刑務所栄養士の実話がNHKドラマ化!『ムショラン三ツ星』2026年放送開始


愛知・岡崎医療刑務所の現役栄養士による実話がドラマ化
2023年10月刊行のノンフィクション『めざせ! ムショラン三ツ星 刑務所栄養士、今日も受刑者とクサくないメシ作ります』がNHK土曜ドラマ「ムショラン三ツ星」として映像化されます。2026年5月23日(土)から放送開始予定です。本書は、愛知県岡崎市にある岡崎医療刑務所に勤務する現役管理栄養士・黒栁桂子氏による実話エッセイ。受刑者とともに「塀の中の食事」を作る日々を描き、「刑務所メシ」というユニークな題材と、「食」を通じた更生の物語として話題を呼びました。
「食べること」を通じた人間ドラマ
岡崎医療刑務所は、おもに精神疾患を有する成人男性受刑者を収容する全国でも数少ない医療刑務所です。著者の黒栁桂子氏は、現役の管理栄養士として勤務しながら、限られた予算や設備の中で受刑者たちの食事を支えてきました。「刑務所の食事」と聞くとネガティブなイメージを抱く人も少なくありませんが、本作では「食べること」を通じて人と向き合う現場が描かれています。受刑者たちと共に作る日々の食事、時に交わされる何気ない会話、そして「おいしい」の一言——。普段なかなか知ることのできない「塀の中の日常」を温かな視点で綴った一冊となっています。
ドラマは架空の刑務所を舞台に社会派テーマを展開
ドラマ「ムショラン三ツ星」では、架空の小さな男子刑務所の管理栄養士である主人公が給食作りを通して、さまざまな事情を抱えた受刑者たちと向き合う奮闘を描きます。
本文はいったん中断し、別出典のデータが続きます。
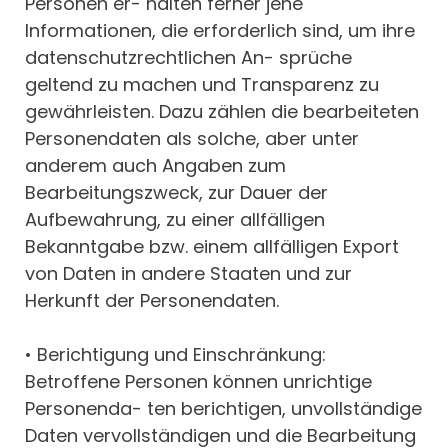
Personen er- halten ferner jene
Informationen, die erforderlich sind, um ihre
datenschutzrechtlichen An- sprüche
geltend zu machen und Transparenz zu
gewährleisten. Dazu zählen die bearbeiteten
Personendaten als solche, aber unter
anderem auch Angaben zum
Bearbeitungszweck, zur Dauer der
Aufbewahrung, zu einer allfälligen
Bekanntgabe bzw. einem allfälligen Export
von Daten in andere Staaten und zur
Herkunft der Personendaten.
• Berichtigung und Einschränkung:
Betroffene Personen können unrichtige
Personenda- ten berichtigen, unvollständige
Daten vervollständigen und die Bearbeitung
社会派テーマを扱いながらも、ユーモアと温かさに満ちた作品となる予定です。NHK総合の毎週土曜夜10:00から全5話で放送されます。
著者からのメッセージ
黒栁桂子氏は「彼らと一緒にめざしているのは、ミシュランならぬムショラン三ツ星。世間には『税金で贅沢させるなんて』といった声もあるでしょうが、必ずしも『うまい=贅沢』ではないと思います。刑務所の中の日常は、社会の日常と同じ。刑務所の中でも食事は最大の楽しみなのです。だからこそ、ちょっとでも給食がおいしくなるように、料理初心者の受刑者と一緒に今日も知恵を絞っています。ムショランをめざすことが彼らの更生につながると信じて」とコメントしています。
書籍情報
『めざせ! ムショラン三ツ星 刑務所栄養士、今日も受刑者とクサくないメシ作ります』は2023年10月20日に朝日新聞出版から発売されました。著者は黒栁桂子氏で、定価は1650円(税込)です。黒栁氏は管理栄養士として岡崎医療刑務所に勤務する傍ら、老人施設や病院勤務を経て食育活動に携わってきました。2012年には刑務所の管理栄養士採用試験で30倍の狭き門を突破し採用されています。